Text provided:
- - - - - - -
[PATCH] D124743: [DAGCombine] Add node in the worklist in topological order in CombineTo

Eli Friedman via Phabricator via llvm-commits llvm-commits at lists.llvm.org
Fri May 6 12:33:33 PDT 2022


efriedma added inline comments.


================
Comment at: llvm/test/CodeGen/ARM/swifterror.ll:687
+; CHECK-APPLE-NEXT:    add r0, r0, #4
+; CHECK-APPLE-NEXT:    ldr r2, [r7, #8]
+; CHECK-APPLE-NEXT:    ldr r1, [r0], #4
----------------
deadalnix wrote:
> deadalnix wrote:
> > RKSimon wrote:
> > > This looks like another lost multiple load/store ?
> > Yes, this looks similar to what is happening to arm64-abi-varargs.ll .
> Investigating this a bit more, it looks like we get some crazy combine happening when CombineTo work in topological order that are missed otherwise.
- - - - - - -
Exercise 1: List every assembly instruction that follows a CHECK-APPLE-NEXT prefix in the patch review comment.
Exercise 2: Reproduce the passage of the patch review comment starting with "efriedma added inline" and going on through "to arm64-abi-varargs.ll .".
- - - - - - -
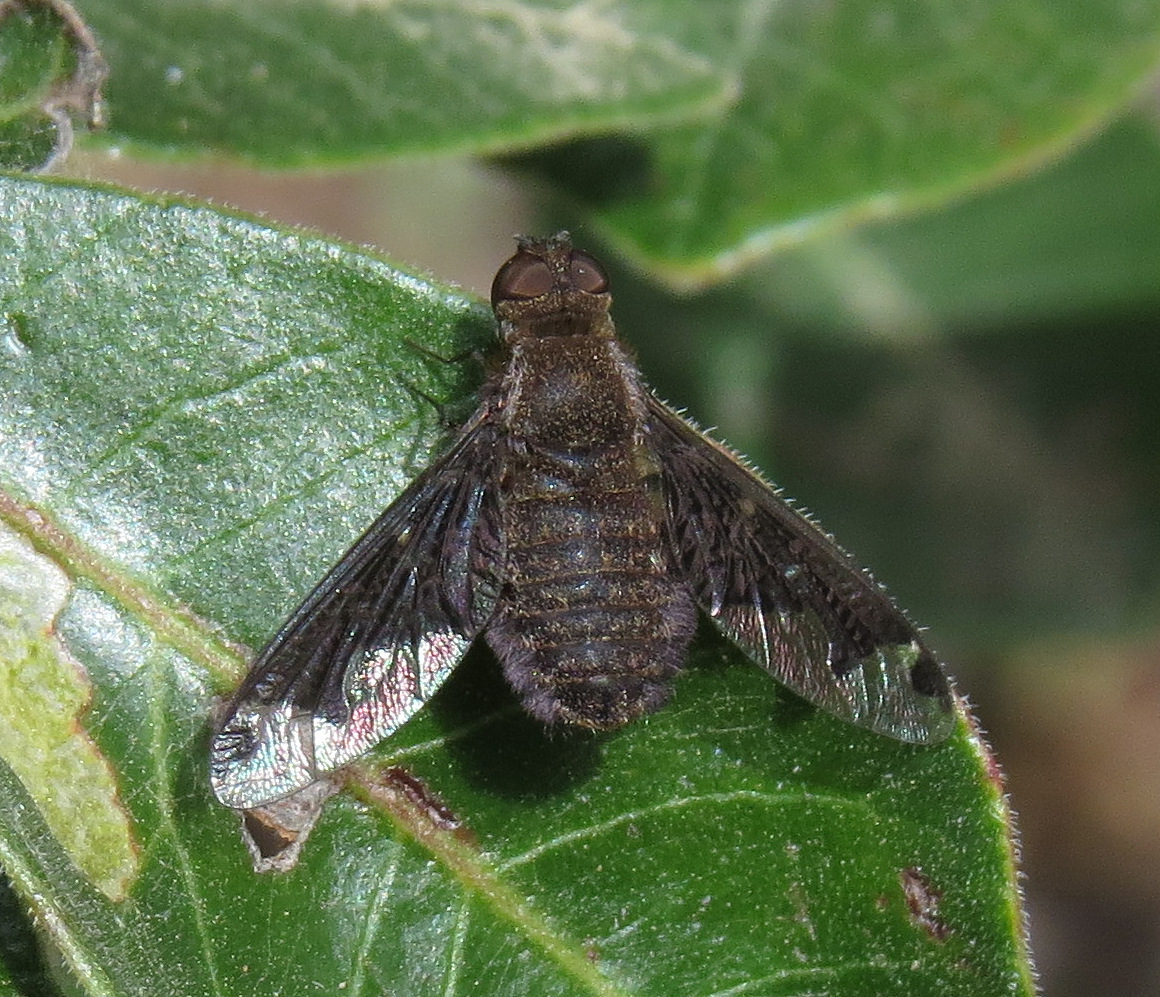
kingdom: Animalia
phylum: Arthropoda
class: Insecta
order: Diptera
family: Bombyliidae
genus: Hemipenthes
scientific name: Hemipenthes jaennickeana
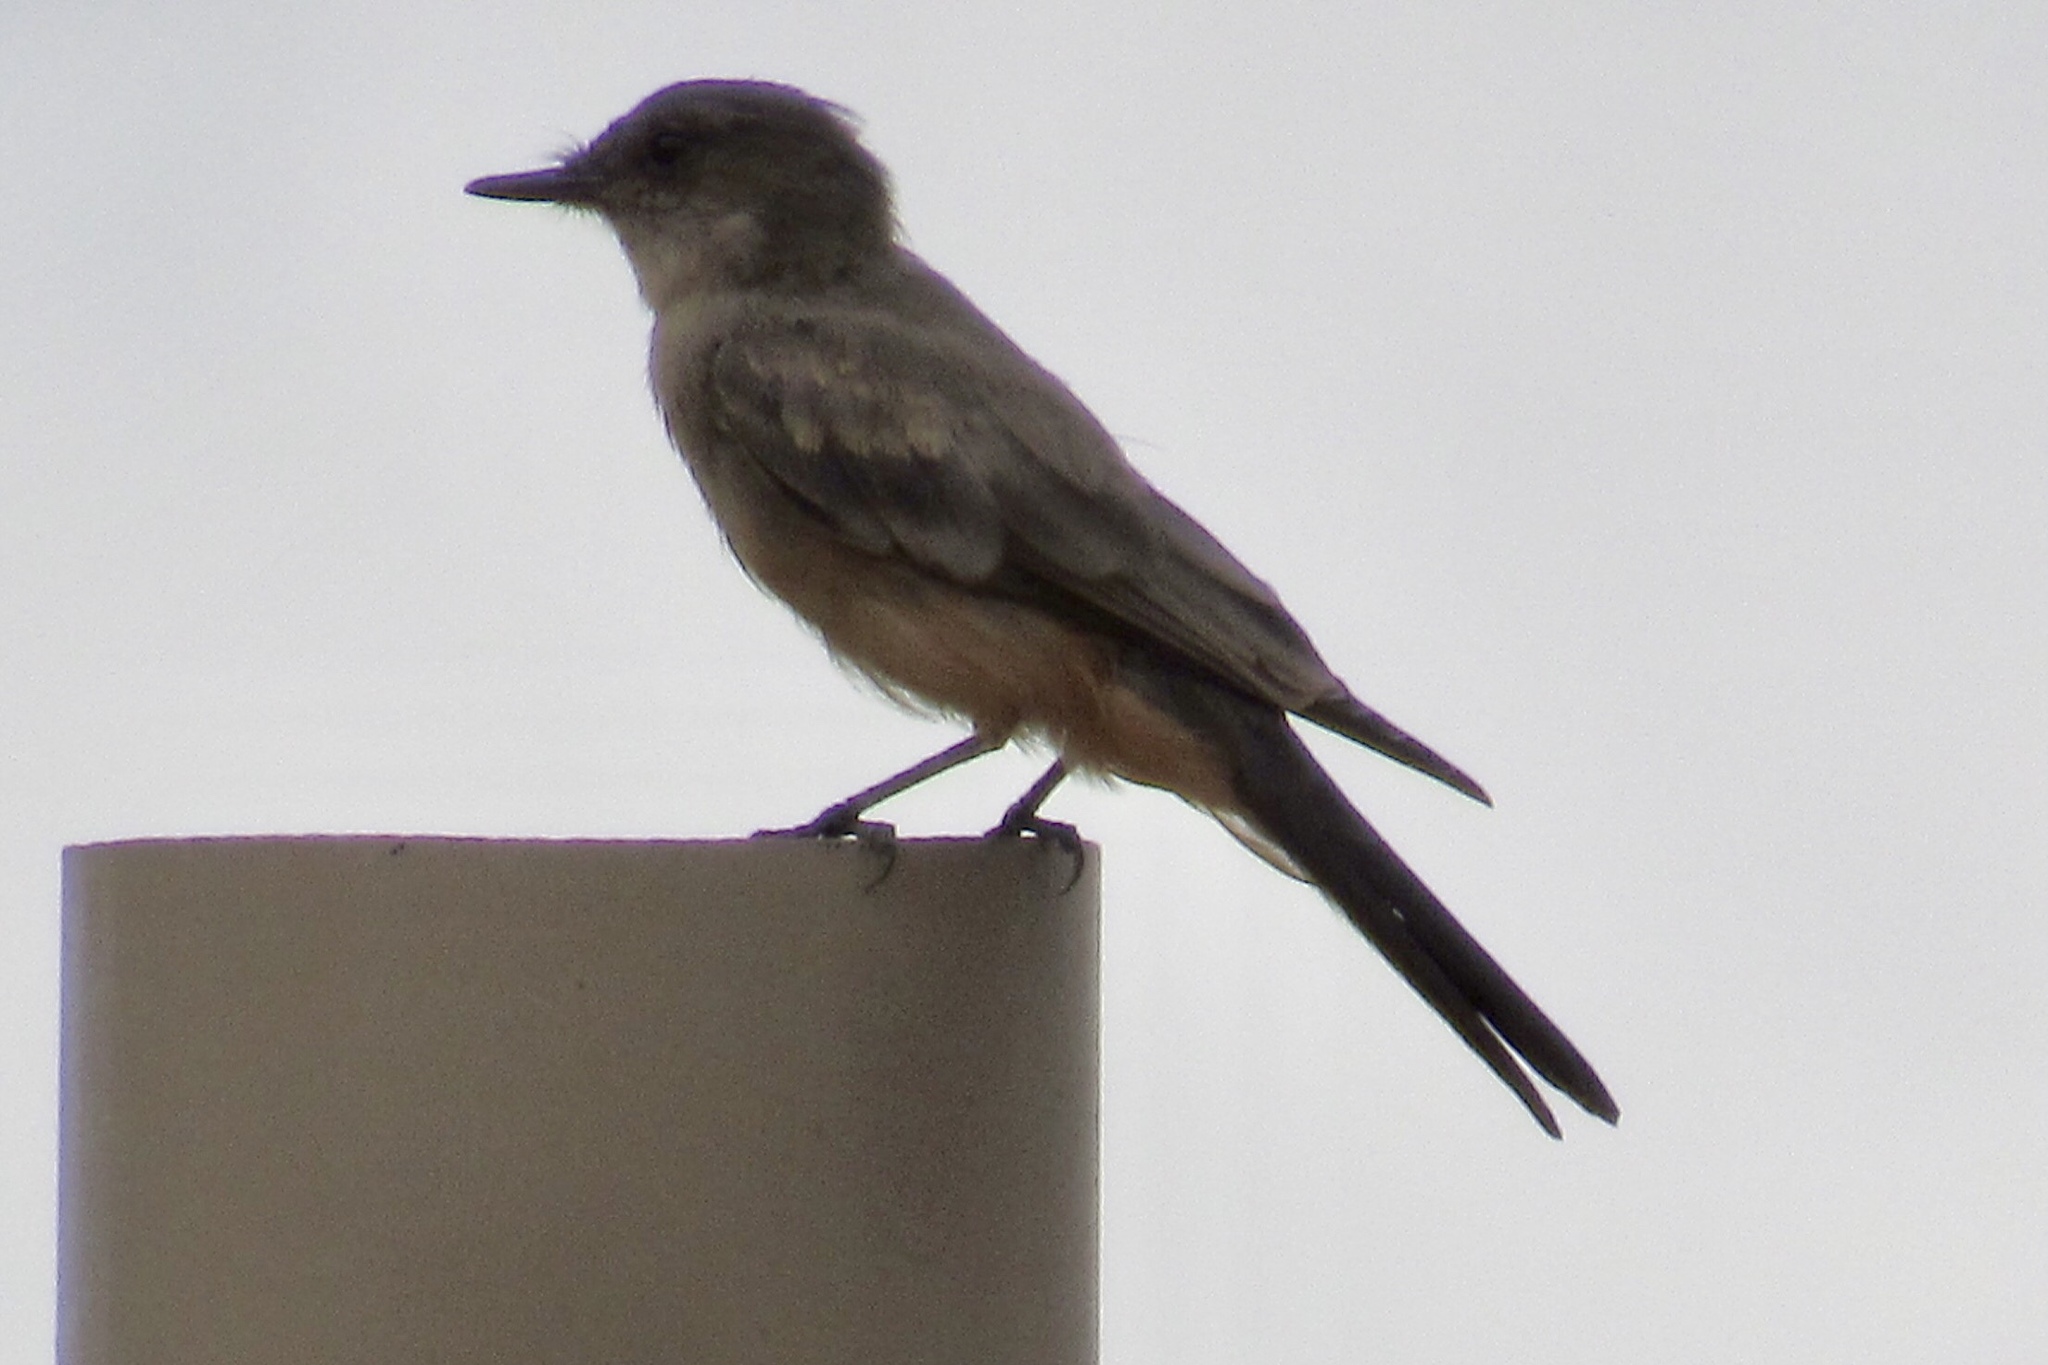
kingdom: Animalia
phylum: Chordata
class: Aves
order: Passeriformes
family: Tyrannidae
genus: Sayornis
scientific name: Sayornis saya
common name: Say's phoebe
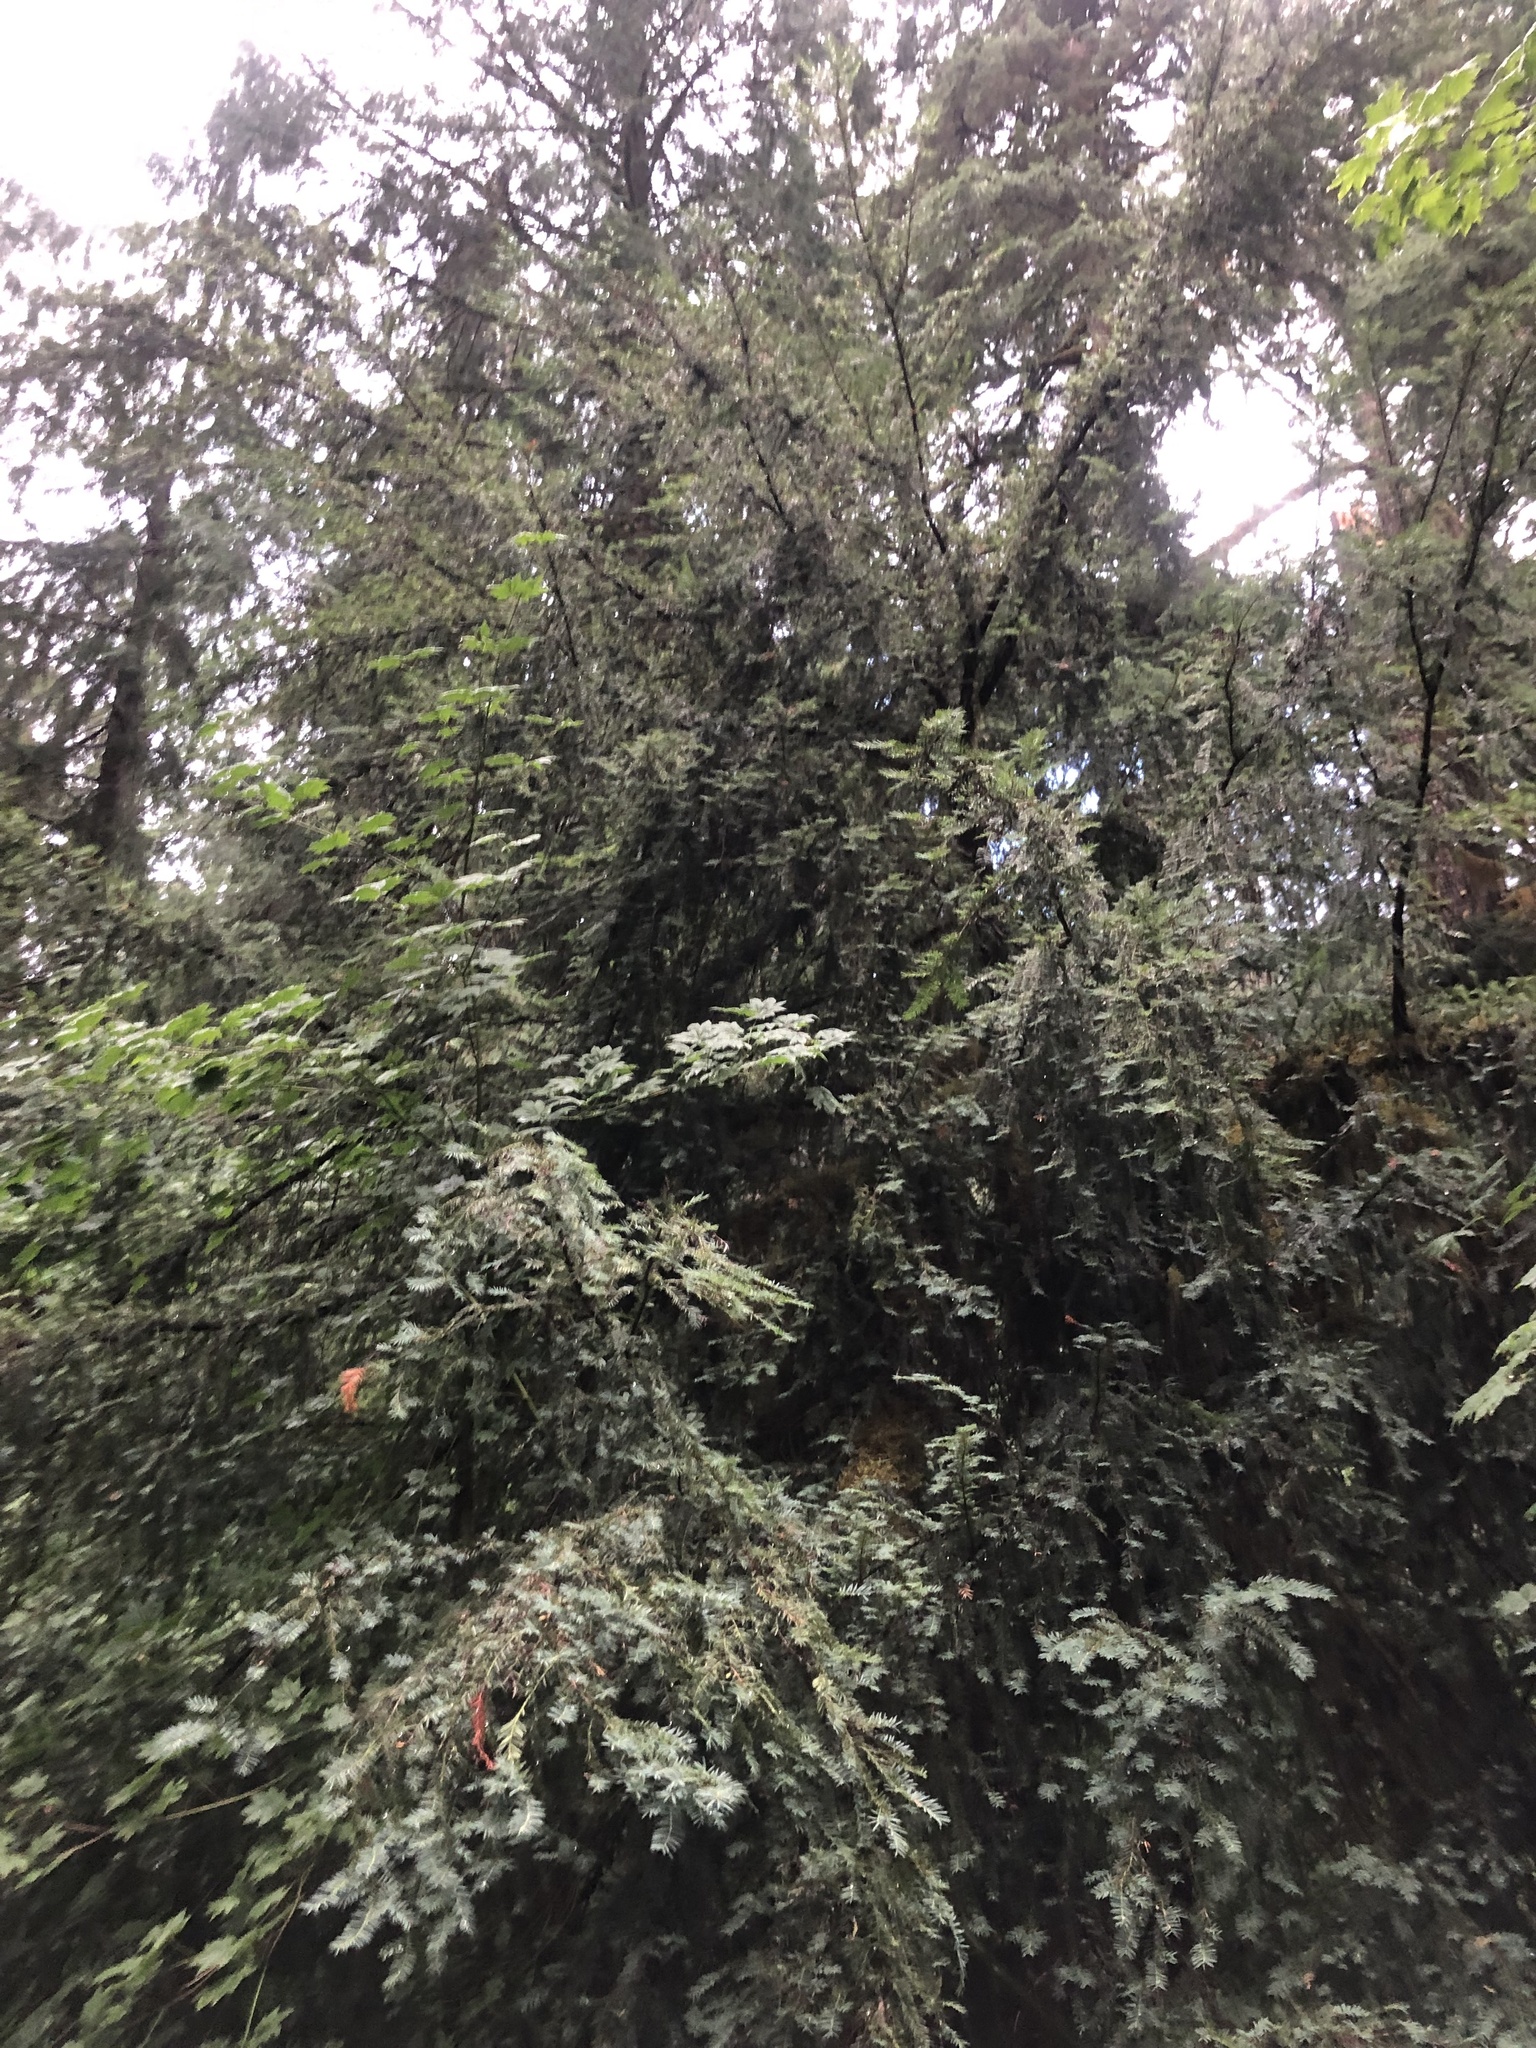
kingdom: Plantae
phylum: Tracheophyta
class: Pinopsida
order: Pinales
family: Taxaceae
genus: Taxus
- - - - - - -
Expected answer 1:
add r0, r0, #4
ldr r2, [r7, #8]
ldr r1, [r0], #4

Expected answer 2:
efriedma added inline comments.


================
Comment at: llvm/test/CodeGen/ARM/swifterror.ll:687
+; CHECK-APPLE-NEXT:    add r0, r0, #4
+; CHECK-APPLE-NEXT:    ldr r2, [r7, #8]
+; CHECK-APPLE-NEXT:    ldr r1, [r0], #4
----------------
deadalnix wrote:
> deadalnix wrote:
> > RKSimon wrote:
> > > This looks like another lost multiple load/store ?
> > Yes, this looks similar to what is happening to arm64-abi-varargs.ll .